Grouping of chemicals based on the potential mechanisms of hepatotoxicity of naphthalene and structurally similar chemicals using in vitro testing for read-across and its validation

• Published in: Regulatory toxicology and pharmacology Vol. 121; p. 104874
• Main Authors: Nakagawa, Shota, Okamoto, Maiko, Yoshihara, Keita, Nukada, Yuko, Morita, Osamu
• Format: Journal Article
• Language: English
• Published: Netherlands Elsevier Inc 01.04.2021
• Subjects: Animals; Biological Assay - methods; Cells, Cultured; Chemical and Drug Induced Liver Injury; Glutathione - metabolism; Hepatocytes - drug effects; Hepatocytes - metabolism; Hepatotoxicity; In vitro Toxicogenomics; Integrated approaches to testing and assessment; Male; Naphthalene; Naphthalenes - toxicity; Oxidative Stress - drug effects; Rats; Rats, Wistar; Read-across; Reproducibility of Results; Risk Assessment; Tissue Array Analysis; Toxicity Tests - methods; IL; TBS; DMSO; PPARα/RXRα; IATA; HO-1; In vitro Toxicogenomics; EIF2; REACH; Integrated approaches to testing and assessment; Read-across; Naphthalene; Nrf2; dGSH; ECHA; CYP; MCS; Hepatotoxicity; GSH
• ISSN: 0273-2300; 1096-0295
• DOI: 10.1016/j.yrtph.2021.104874

Integrated Approaches to Testing and Assessment provides a framework to improve the reliability of read-across for chemical risk assessment of systemic toxicity without animal testing. However, the availability of only a few case studies hinders the use of this concept for regulatory purposes. Thus, we compared the biological similarity of structurally similar chemicals using in vitro testing to demonstrate the validity of this concept for grouping chemicals and to extract key considerations in read-across. We analyzed the hepatotoxicity of naphthalene and three chemicals structurally similar to naphthalene (2,7-naphthalenediol, 1,5-naphthalenediol, and 1-naphthol) for which 90-day repeated dose toxicity data are available.
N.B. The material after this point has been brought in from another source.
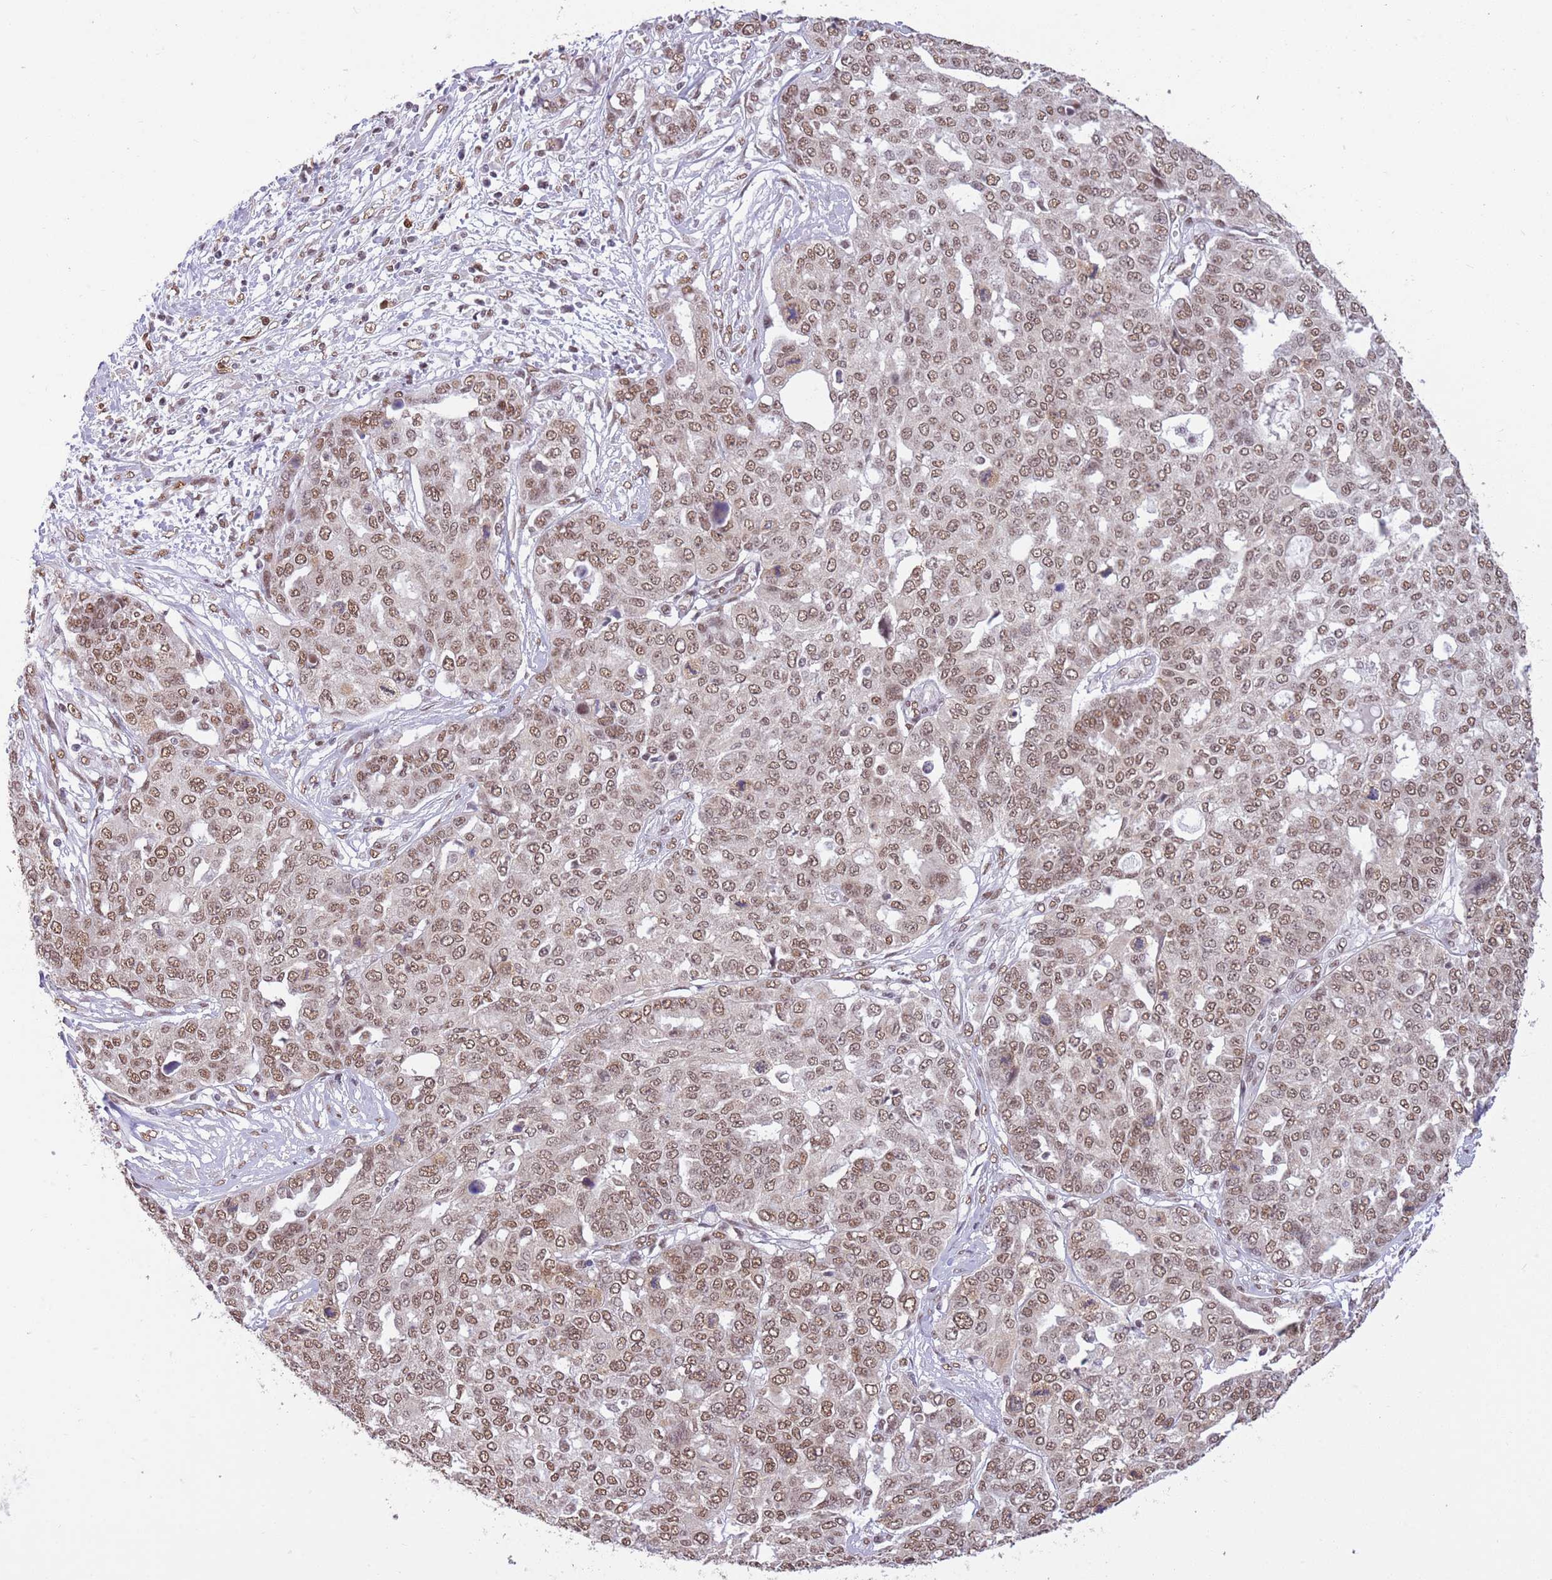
{"staining": {"intensity": "moderate", "quantity": ">75%", "location": "nuclear"}, "tissue": "ovarian cancer", "cell_type": "Tumor cells", "image_type": "cancer", "snomed": [{"axis": "morphology", "description": "Cystadenocarcinoma, serous, NOS"}, {"axis": "topography", "description": "Soft tissue"}, {"axis": "topography", "description": "Ovary"}], "caption": "Protein staining of ovarian cancer tissue shows moderate nuclear positivity in approximately >75% of tumor cells.", "gene": "TRIM32", "patient": {"sex": "female", "age": 57}}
To elucidate and compare their potential mechanisms, we conducted in vitro microarray analysis using rat primary hepatocytes and validated the results using a biomarker and metabolic activation analysis. We observed that 2,7-naphthalenediol, 1,5-naphthalenediol, and 1-naphthol had similar potential mechanisms, namely, induction of oxidative stress by their metabolic activation. Conversely, naphthalene did not show a similar toxicity effect. The existing in vivo data confirmed our grouping of chemicals based on this potential mechanism. Thus, our findings suggest that in vitro toxicogenomics and related biochemical assays are useful for comparing biological similarities and grouping chemicals based on their toxicodynamics for read-across. •Mechanisms of hepatotoxicity of naphthalene and its analogs were compared.•The three analogs caused oxidative stress via metabolic activation.•Naphthalene did not show mechanisms similar to those of the three analogs.•Existing 90-day repeated dose toxicity data confirmed groping of chemicals.•In vitro toxicogenomics and related assays contributed to groping of chemicals.